After escaping Iran, Ishmael, the main character and narrator of the novel, like the author himself, becomes a political refugee in the Netherlands. While in exile he receives a parcel containing the notebook that had been written in cuneiform script by his half illiterate deaf-mute father, Aga Akbar, the talented tapestry mender and the illegitimate son of an Iranian nobleman and servant mother. Aga Akbar was acquainted with these scriptures when he was sent by his uncle to copy the three thousand-year-old ancient cuneiform inscriptions chiseled on a cave wall on Saffron Mountain.

These scriptures narrate the story of the first Persian king in history, king Cyrus, who lived 2500 years ago. The author relates historical facts: We are informed that several years later the reign of king Cyrus was followed by the Qajar dynasty which ended in 1921 with a coup d’état staged by Reza Khan. Reza Khan declared himself the new king of Persia and established the Pahlavi Kingdom. He was in turn followed by his son Mohamed Reza Pahlavi in 1941 and then by his prime minister, Mohamed Mosadeq, from 1951 to 1953. Ayatollah Khomeini follows in 1979 and the war with Saddam Hussein’s Iraq is also mentioned.

Ishmael decides to translate his father’s undecipherable work of a lifetime into Dutch. He feels it is his duty to do this as a painful, nostalgic, fond commemoration to his deceased father and his lost motherland.

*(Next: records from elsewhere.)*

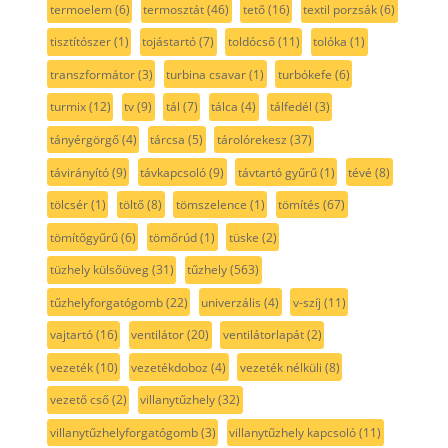
termoelem
(6)
termosztát
(46)
tető
(16)
textil porzsák
(6)
tisztítószer
(1)
tojástartó
(7)
toldócső
(11)
tolóka
(1)
transzformátor
(3)
turbina csavar
(1)
turbókefe
(6)
turmix
(12)
tv
(9)
tál
(7)
tálca
(4)
tálfedél
(3)
tányérgörgő
(4)
tárcsa
(5)
tárolórekesz
(37)
távirányító
(9)
távkapcsoló
(9)
távtartó gyűrű
(1)
tévé
(8)
tölcsér
(1)
töltő
(8)
tömszelence
(1)
tömítés
(67)
tömítőgyűrű
(6)
tömőrúd
(1)
tüske
(2)
tüzhely külsőüveg
(31)
tűzhely
(563)
tűzhelyforgatógomb
(22)
univerzális
(4)
v-szíj
(11)
vajtartó
(16)
ventilátor
(20)
ventilátorlapát
(2)
vezeték
(10)
vezetékdoboz
(4)
vezeték nélküli
(8)
vezető cső
(2)
villanytűzhely
(32)
villanytűzhelyforgatógomb
(3)
villanytűzhely kapcsoló
(11)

Throughout the novel, Ishmael recounts a double biography: his father’s life story combined with his own. He also writes about the political and social situation in Iran.

Aga Akbar was about nine years old when his mother died. His uncle, Kazem Khan, who looked after him, realised that his nephew couldn’t read or write. He decided to encourage him by giving him a notebook and asked him to “scribble something”, at least “one page every day. Or maybe just a couple of sentences”, which he did.

My Father’s Notebook blends facts, autobiography and fiction. The novel is about the intertwined past and present of Persian culture going back thousands of years. There are the myths, poetry, geography, religion and unique rich traditions on one side and the depiction of the twentieth century life in Iran on the other. It is also about the unconditional tender love between a son and his disabled father, despite their differences.

The author’s constant navigation between the enchanting past tarnished by Iran’s present bitter reality and his new life in exile in the Netherlands, brings two parallel worlds into focus and in complete opposition due to their entirely different cultures and history – conservative Muslim Iran on the one side and secular Holland on the other.

The novel ends on a sad note tinted with a ray of hope. Golden Bell disappears and her father, Aga Akbar, who accompany her in escape is found dead by a shepherd on a cold snowy mountain. Nevertheless, Golden Bell might still be asleep in the Saffron Mountain waiting to be woken at the right time to witness a new world of justice and freedom in her country. Just like the people mentioned in The Holy Koran in the Surat “The Cave” to which the author refers to in the novel’s prologue and epilogue.

An emotionally poignant story which gives an insight into the humanitarian problems relating to political refugees and their sufferings after being uprooted from their beloved homeland by repressive regimes.